Make-Ahead Tortillas, Pita and Burrito
To save time, fill tortillas or pita bread beforehand and pack them in a sturdy container so they don’t get squashed. The aforementioned hummus is a good protein source, but you can also use nut butters or canned tuna.
Pack the sandwich with vegetables and other ingredients that complement your chosen protein. Cheese and green leaf lettuce go well with tuna, while dried fruits provide a sweet counterpoint to rich almond butter. Try stuffing a tortilla with pinto beans, diced onion and green pepper, shredded cheddar, a dash of Tabasco, and a few Doritos for a crunchy surprise.

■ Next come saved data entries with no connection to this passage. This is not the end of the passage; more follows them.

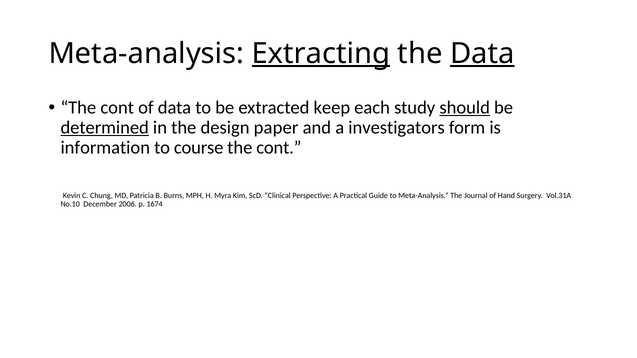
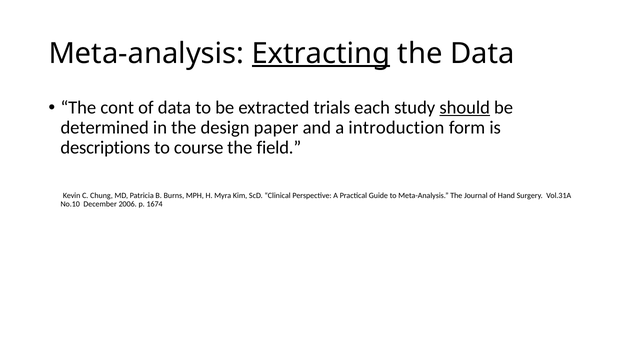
Data at (482, 54) underline: present -> none
keep: keep -> trials
determined underline: present -> none
investigators: investigators -> introduction
information: information -> descriptions
cont at (279, 148): cont -> field
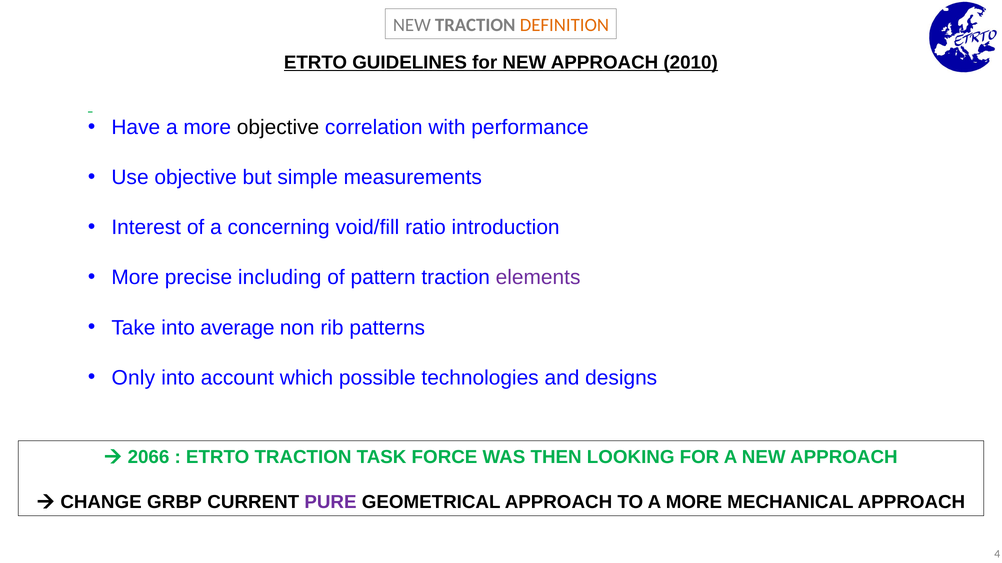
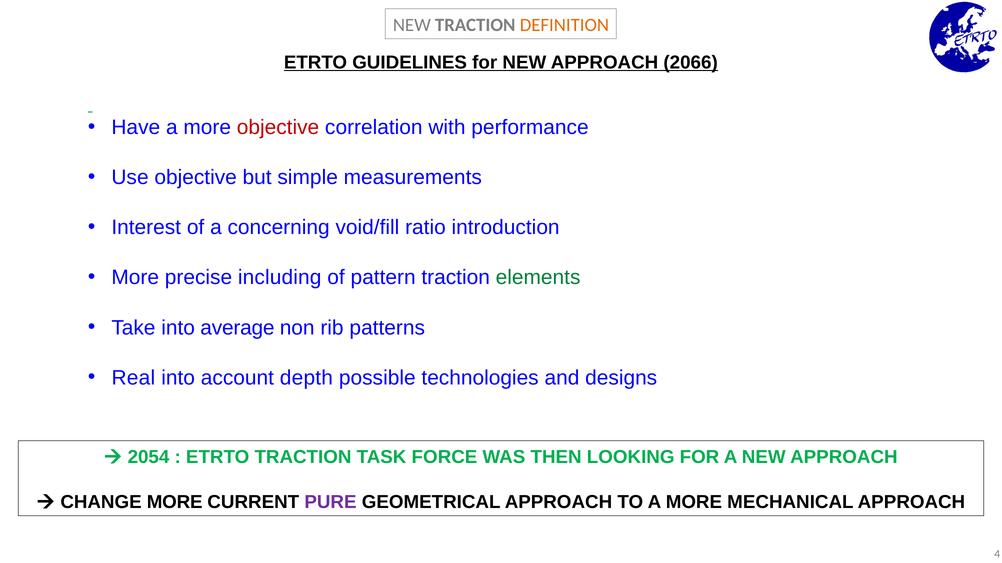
2010: 2010 -> 2066
objective at (278, 128) colour: black -> red
elements colour: purple -> green
Only: Only -> Real
which: which -> depth
2066: 2066 -> 2054
CHANGE GRBP: GRBP -> MORE
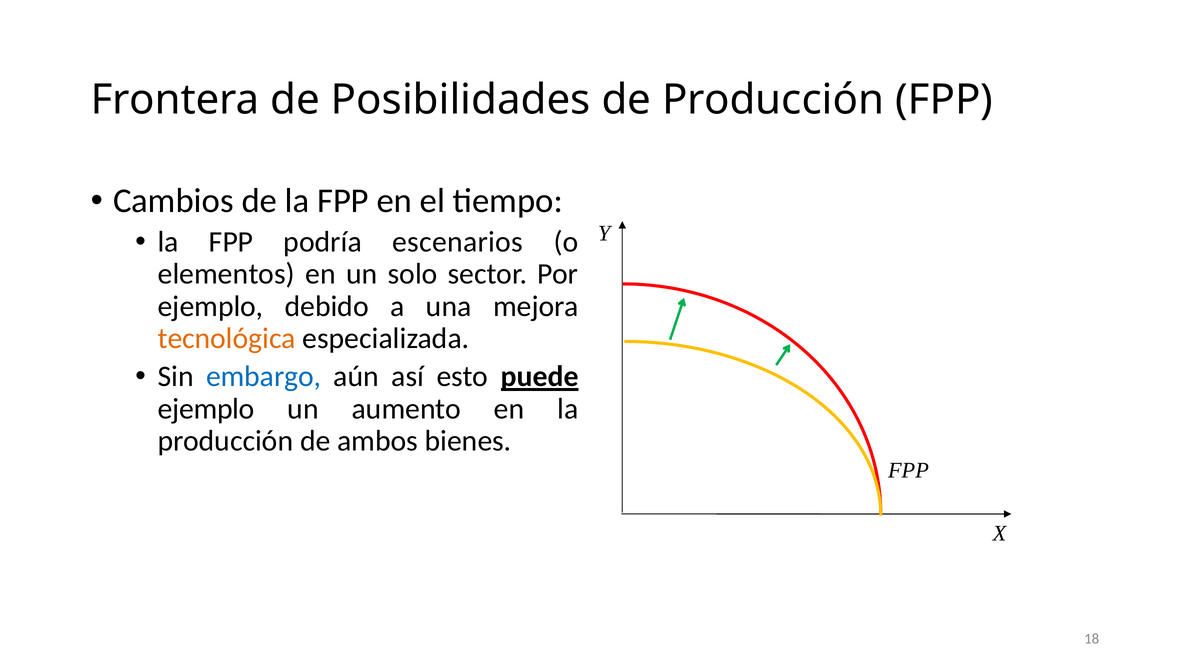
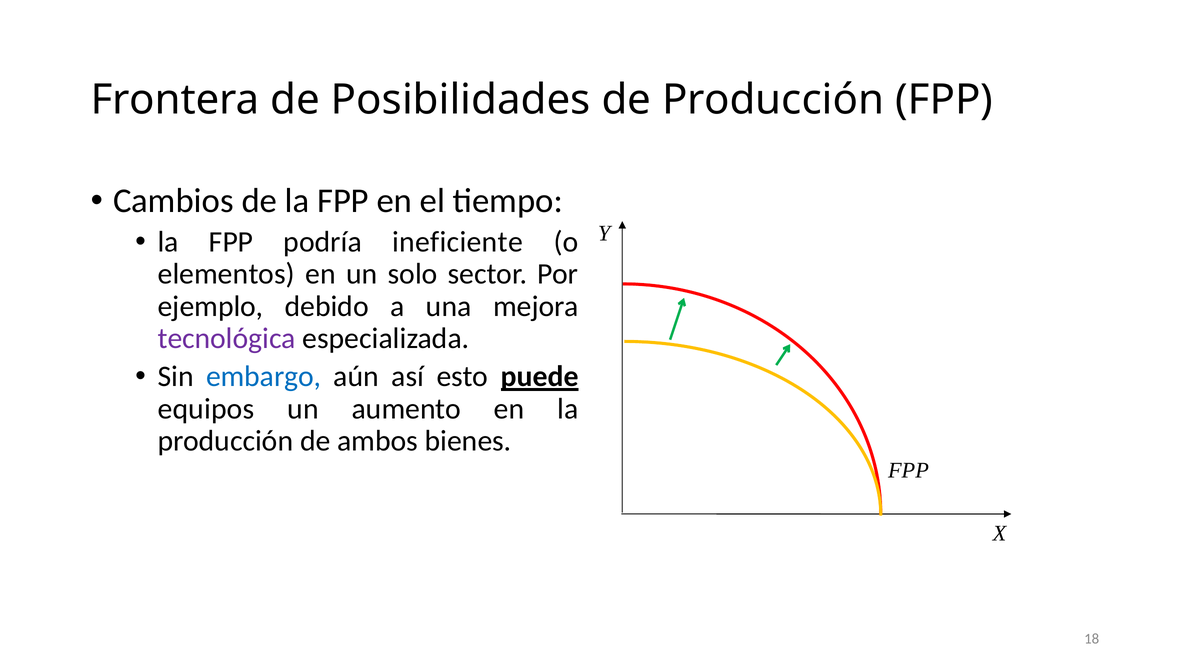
escenarios: escenarios -> ineficiente
tecnológica colour: orange -> purple
ejemplo at (206, 409): ejemplo -> equipos
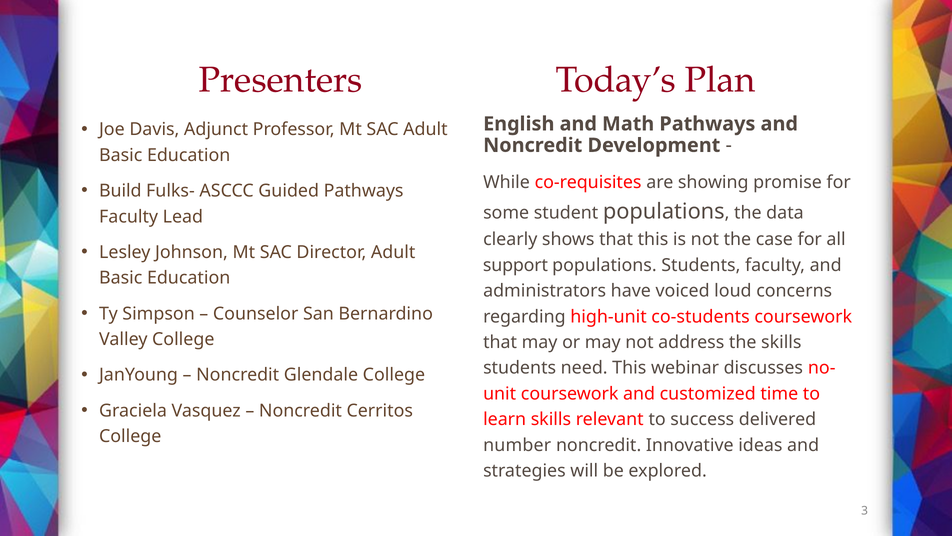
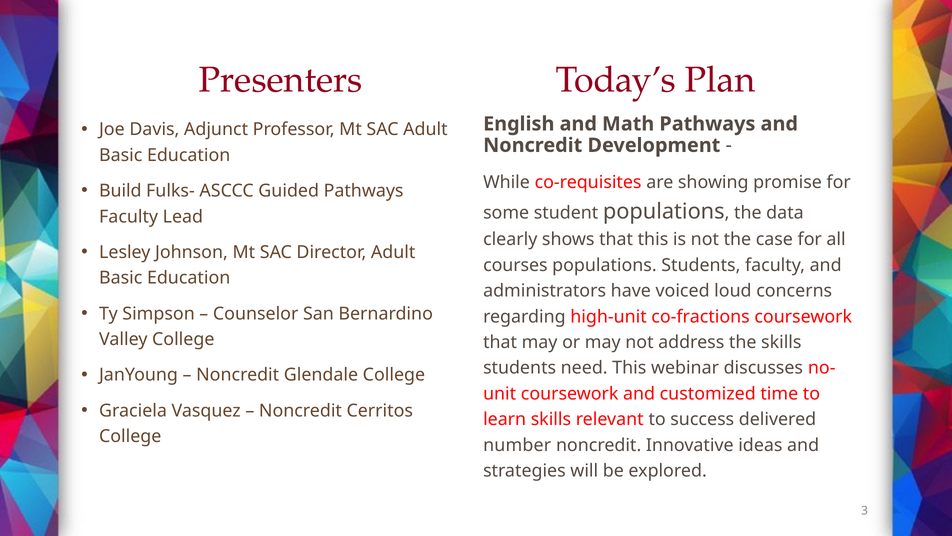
support: support -> courses
co-students: co-students -> co-fractions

This is a popular breakfast item, but there’s no reason why you can’t eat oatmeal at lunch. Just soak the oats in water and your chosen flavorings overnight. Cinnamon and raisins are a good match, especially if you add a handful of toasted pecans when you’re ready to eat.
When it comes to making the best backpacking meals without cooking, preparation is key. As long as you stock up on enough non-perishable ingredients, you can play around with a variety of sweet and savory combinations that will make you eager to hit the trail.